Nos juntamos para hablar, pero yo no quería decir
nada.
No por molestia ni desgano, sino más bien por no
dañar.
Intenté explicarlo, pero no pude y me encontré
entonces frente a ella, sin más.
Estaba alterada y me acusaba de cosas que yo ni
siquiera comprendía.
Tal vez ella tenía razón, pero sinceramente no la
comprendía.
Luego pasó de estar molesta a llorar y recuerdo que
también, en un momento, quiso tomarme las manos.
Yo no reaccionaba y recuerdo que miraba, mientras
me hablaba, un vaso que estaba sobre la mesa.
Sé que suena mal, pero lo cierto es que no sentía
nada por ella diferente a lo que podía sentir por aquel vaso.
Y es que podría haber tocado con cuidado aquel vaso
y lavarlo y hasta secarlo con cariño, pero no hubiese dejado por eso de ser un
vaso.
Entonces ella comenzó con las preguntas.
Las decía como acusaciones, aunque yo no tenía nada
que ocultar.
Una de esas preguntas apuntaba a lo que yo sentía.

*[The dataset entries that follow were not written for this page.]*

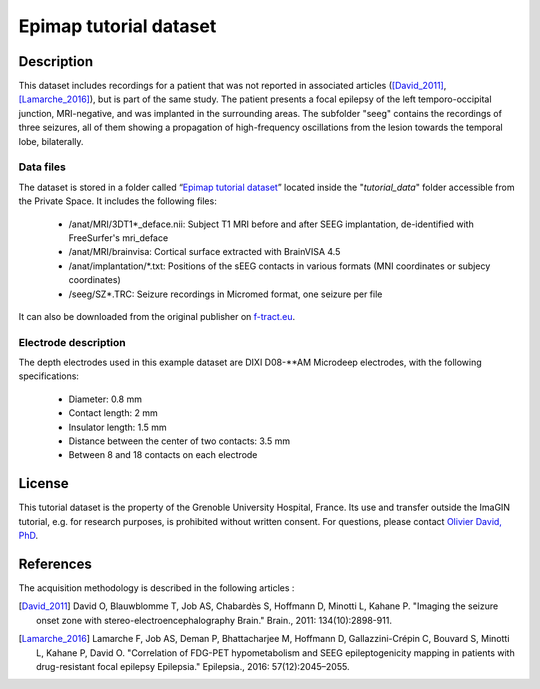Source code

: Epimap tutorial dataset
-----------------------

Description
:::::::::::

This dataset includes recordings for a patient that was not reported in associated articles ([David_2011]_, [Lamarche_2016]_),
but is part of the same study. The patient presents a focal epilepsy of the left temporo-occipital junction, MRI-negative,
and was implanted in the surrounding areas.
The subfolder "seeg" contains the recordings of three seizures, all of them showing a propagation of high-frequency oscillations
from the lesion towards the temporal lobe, bilaterally.

Data files
..........

The dataset is stored in a folder called “`Epimap tutorial dataset <https://thehip.app/apps/files/?dir=/tutorial_data/Epimap%20tutorial%20dataset&fileid=717246>`_” located inside the "*tutorial_data*" folder
accessible from the Private Space. It includes the following files:

	* /anat/MRI/3DT1\*_deface.nii: Subject T1 MRI before and after SEEG implantation, de-identified with FreeSurfer's mri_deface
	* /anat/MRI/brainvisa: Cortical surface extracted with BrainVISA 4.5
	* /anat/implantation/\*.txt: Positions of the sEEG contacts in various formats (MNI coordinates or subjecy coordinates)
	* /seeg/SZ*.TRC: Seizure recordings in Micromed format, one seizure per file
	
It can also be downloaded from the original publisher on `f-tract.eu <https://f-tract.eu/ImaGIN_datasets/tutorial_epimap>`_.

	
Electrode description
.....................

The depth electrodes used in this example dataset are DIXI D08-\**AM Microdeep electrodes, with the following specifications:

	* Diameter: 0.8 mm
	* Contact length: 2 mm
	* Insulator length: 1.5 mm
	* Distance between the center of two contacts: 3.5 mm
	* Between 8 and 18 contacts on each electrode
	

License
:::::::

This tutorial dataset is the property of the Grenoble University Hospital, France.
Its use and transfer outside the ImaGIN tutorial, e.g. for research purposes, is prohibited without written consent.
For questions, please contact `Olivier David, PhD <mailto:Olivier.David@univ-amu.fr?subject=HIP%20Epimap%20dataset%20>`_.

References
::::::::::

The acquisition methodology is described in the following articles :

.. [David_2011] David O, Blauwblomme T, Job AS, Chabardès S, Hoffmann D, Minotti L, Kahane P. "Imaging the seizure onset zone with stereo-electroencephalography Brain." Brain., 2011: 134(10):2898-911.

.. [Lamarche_2016] Lamarche F, Job AS, Deman P, Bhattacharjee M, Hoffmann D, Gallazzini-Crépin C, Bouvard S, Minotti L, Kahane P, David O. "Correlation of FDG-PET hypometabolism and SEEG epileptogenicity mapping in patients with drug-resistant focal epilepsy Epilepsia." Epilepsia., 2016: 57(12):2045–2055.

Y claro, yo no supe qué decir salvo confesar que no
sentía nada.
No sé qué
pasó, le dije, pero ya no siento nada.
Recuerdo claramente que entonces ella me miró, y estoy
seguro que comprendió que era cierto.
Me gritó unas cosas y finalmente se fue, corriendo
y llorando de aquel lugar.
Confieso, por cierto, que nunca he podido sentirme
culpable de aquello, aunque lo he intentado.
Por otro lado, siempre que veo un vaso como el de
aquel día la recuerdo, y me pregunto dónde se fueron esos sentimientos.